The objects contained within this library represent the most common types of objects used in our Ruby and Rails applications. They exist to keep models and controllers thin and make our domain logic easy to test. Additionally, including these base objects in a library makes re-use clean and simple, eliminating a lot of the boilerplate/duplicate that has historically existed in our applications.
What's Included?
There are several kinds of objects included in this library. They include:
- Service
- Policy
Installation
gem install toolbelt
or in your Gemfile
gem 'toolbelt'
Usage
Make sure you require the library.
require 'toolbelt'
Service Objects
Service objects should be used any time you want to abstract an operating that does something. That something can be a write to the database, sending of email, retrieval of data from an API, etc. These objects accept a hash of options and only require that you implement a single method, #call
. The class method .call
exists as a convenience so you can write MyService.call
instead of MyService.new.call
.
class CreateWidgetService < Toolbelt::Service
def call
widget = Widget.new(:name => options.name)
if widget.save
AdminMailer.new_widget_notification.deliver
else
AdminMailer.widget_creation_error_notification.deliver
end
end
end
CreateWidgetService.call(:name => 'FooBar')
Policy Objects
Policy objects exist to encapsulate business logic that needs to be verified within your application. These objects accept a hash of options and only require that you implement a single method #pass?

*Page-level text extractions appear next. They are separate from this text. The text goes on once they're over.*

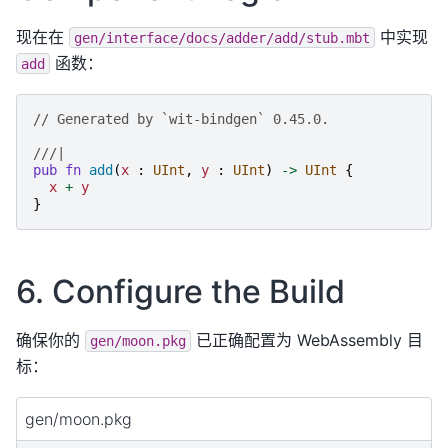
现在在
中实现
gen/interface/docs/adder/add/stub.mbt
函数：
add
// Generated by `wit-bindgen` 0.45.0.
///|
pub
fn
add
(
x
:
UInt
,
y
:
UInt
)
->
UInt
{
x
+
y
}
6. Configure the Build
确保你的
已正确配置为 WebAssembly 目
gen/moon.pkg
标：
gen/moon.pkg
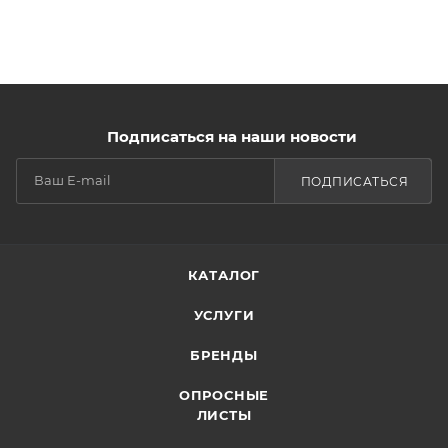
Подписаться на наши новости
ПОДПИСАТЬСЯ
КАТАЛОГ
УСЛУГИ
БРЕНДЫ
ОПРОСНЫЕ
ЛИСТЫ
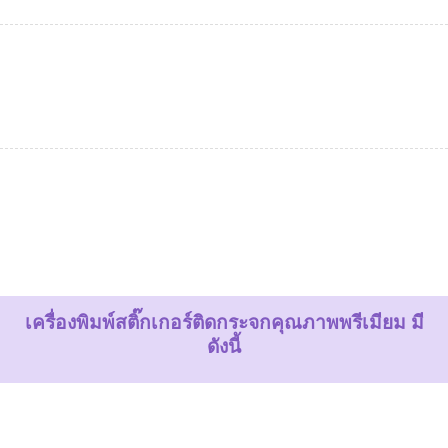
เครื่องพิมพ์สติ๊กเกอร์ติดกระจกคุณภาพพรีเมียม มี
ดังนี้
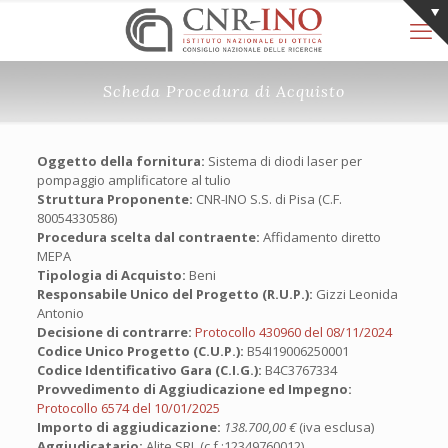
Scheda Procedura di Acquisto
Oggetto della fornitura:
Sistema di diodi laser per
pompaggio amplificatore al tulio
Struttura Proponente:
CNR-INO S.S. di Pisa (C.F.
80054330586)
Procedura scelta dal contraente:
Affidamento diretto
MEPA
Tipologia di Acquisto:
Beni
Responsabile Unico del Progetto (R.U.P.):
Gizzi Leonida
Antonio
Decisione di contrarre:
Protocollo 430960 del 08/11/2024
Codice Unico Progetto (C.U.P.):
B54I19006250001
Codice Identificativo Gara (C.I.G.):
B4C3767334
Provvedimento di Aggiudicazione ed Impegno:
Protocollo 6574 del 10/01/2025
Importo di aggiudicazione:
138.700,00 €
(iva esclusa)
Aggiudicatario:
Alite SRL (c.f.:12349760012)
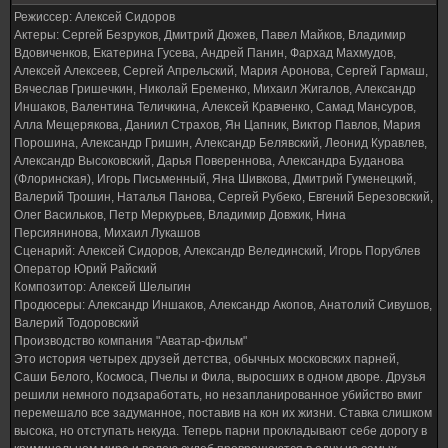
Режиссер: Алексей Сидоров
Актеры: Сергей Безруков, Дмитрий Дюжев, Павел Майков, Владимир
Вдовиченков, Екатерина Гусева, Андрей Панин, Фархад Махмудов,
Алексей Алексеев, Сергей Апрельский, Мария Аронова, Сергей Гармаш,
Вячеслав Гришечкин, Николай Еременко, Михаил Жигалов, Александр
Иншаков, Валентина Теличкина, Алексей Кравченко, Самад Мансуров,
Алла Мещерякова, Даниил Страхов, Ян Цапник, Виктор Павлов, Мария
Порошина, Александр Гришин, Александр Белявский, Леонид Куравлев,
Александр Высоковский, Дарья Повереннова, Александра Буданова
(Флоринская), Игорь Письменный, Яна Шивкова, Дмитрий Гуменецкий,
Валерий Трошин, Наталья Панова, Сергей Рубеко, Евгений Березовский,
Олег Васильков, Петр Меркурьев, Владимир Довжик, Нина
Персиянинова, Михаил Лукашов
Сценарий: Алексей Сидоров, Александр Велединский, Игорь Порублев
Оператор Юрий Райский
Композитор: Алексей Шелыгин
Продюсеры: Александр Иншаков, Александр Акопов, Анатолий Сивушов,
Валерий Тодоровский
Производство компания "Аватар-фильм"
Это история четырех друзей детства, обычных московских парней,
Саши Белого, Космоса, Пчелы и Фила, выросших в одном дворе. Друзья
решили немного подзаработать, но незапланированное убийство вмиг
перемешало все задуманное, поставив на кон их жизни. Ставка слишком
высока, но отступать некуда. Теперь парни прокладывают себе дорогу в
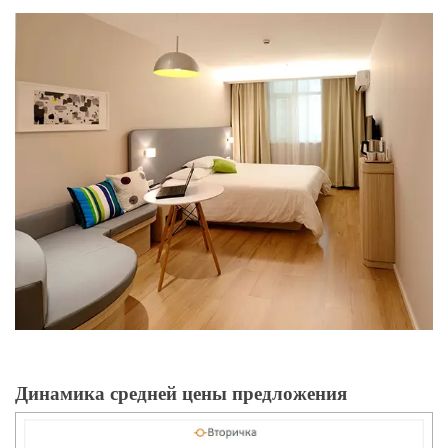
Динамика средней цены предложения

. For scenarios when you want to ask the policy if it's failing, a #fail?
method exists which simply returns the inverse of #pass?

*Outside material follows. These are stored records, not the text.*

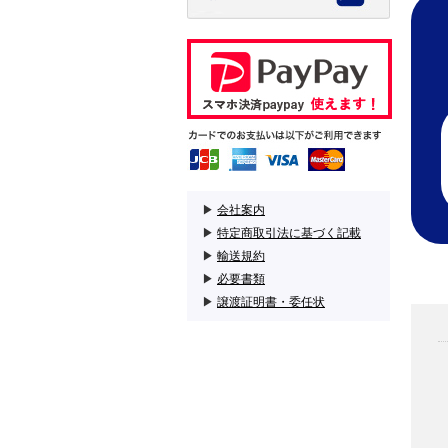
▶
会社案内
▶
特定商取引法に基づく記載
▶
輸送規約
▶
必要書類
▶
譲渡証明書・委任状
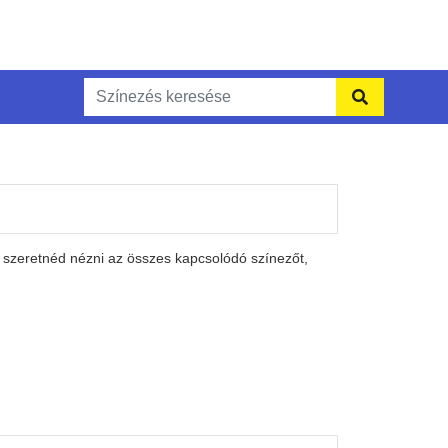
 szeretnéd nézni az összes kapcsolódó színezőt,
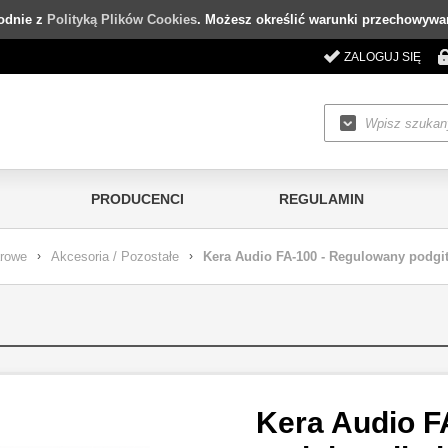
godnie z
Polityką Plików Cookies
. Możesz określić warunki przechowywan
ZALOGUJ SIĘ
PRODUCENCI
REGULAMIN
arowe
›
Akcesoria / Pozostałe
›
Kera Audio FA-100 - Regulowany podgit
Kera Audio F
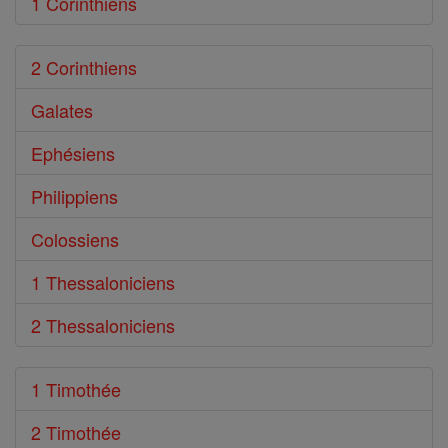
1 Corinthiens
2 Corinthiens
Galates
Ephésiens
Philippiens
Colossiens
1 Thessaloniciens
2 Thessaloniciens
1 Timothée
2 Timothée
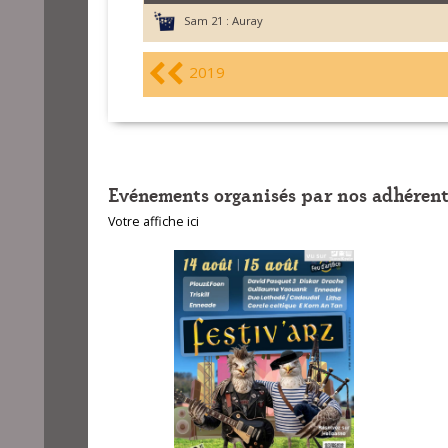
Sam 21 :
Auray
2019
Evénements organisés par nos adhérent
Votre affiche ici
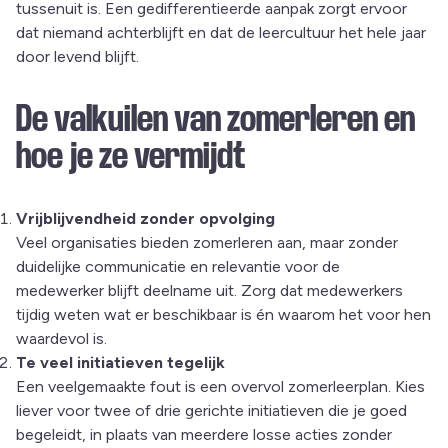
tussenuit is. Een gedifferentieerde aanpak zorgt ervoor
dat niemand achterblijft en dat de leercultuur het hele jaar
door levend blijft.
De valkuilen van zomerleren en
hoe je ze vermijdt
Vrijblijvendheid zonder opvolging
Veel organisaties bieden zomerleren aan, maar zonder
duidelijke communicatie en relevantie voor de
medewerker blijft deelname uit. Zorg dat medewerkers
tijdig weten wat er beschikbaar is én waarom het voor hen
waardevol is.
Te veel initiatieven tegelijk
Een veelgemaakte fout is een overvol zomerleerplan. Kies
liever voor twee of drie gerichte initiatieven die je goed
begeleidt, in plaats van meerdere losse acties zonder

. There are corresponding class methods .pass?
and .fail?
for your convenience as well.
class ValidWidgetPolicy < Toolbelt::Service
def call
Widget.new(options).valid?
end
end
ValidWidgetPolicy.pass?(:name => 'FooBar')
# => true
ValidWidgetPolicy.fail?(:name => 'FooBar')
# => false
Credit
Many of the concepts this library uses are beautifully explained in the following articles:
- @brynary's post "7 Patterns to Refactor Fat ActiveRecord Models".
- @createbang's series of articles "7 Patterns to Refactor JavaScript Applications"
Contributing to toolbelt
- Check out the latest master to make sure the feature hasn't been implemented or the bug hasn't been fixed yet
- Check out the issue tracker to make sure someone already hasn't requested it and/or contributed it
- Fork the project
- Start a feature/bugfix branch
- Commit and push until you are happy with your contribution
- Make sure to add tests for it. This is important so we don't break it in a future version unintentionally.
- Please try not to mess with the Rakefile, version, or history. If you want to have your own version, or is otherwise necessary, that is fine, but please isolate to its own commit so we can cherry-pick around it.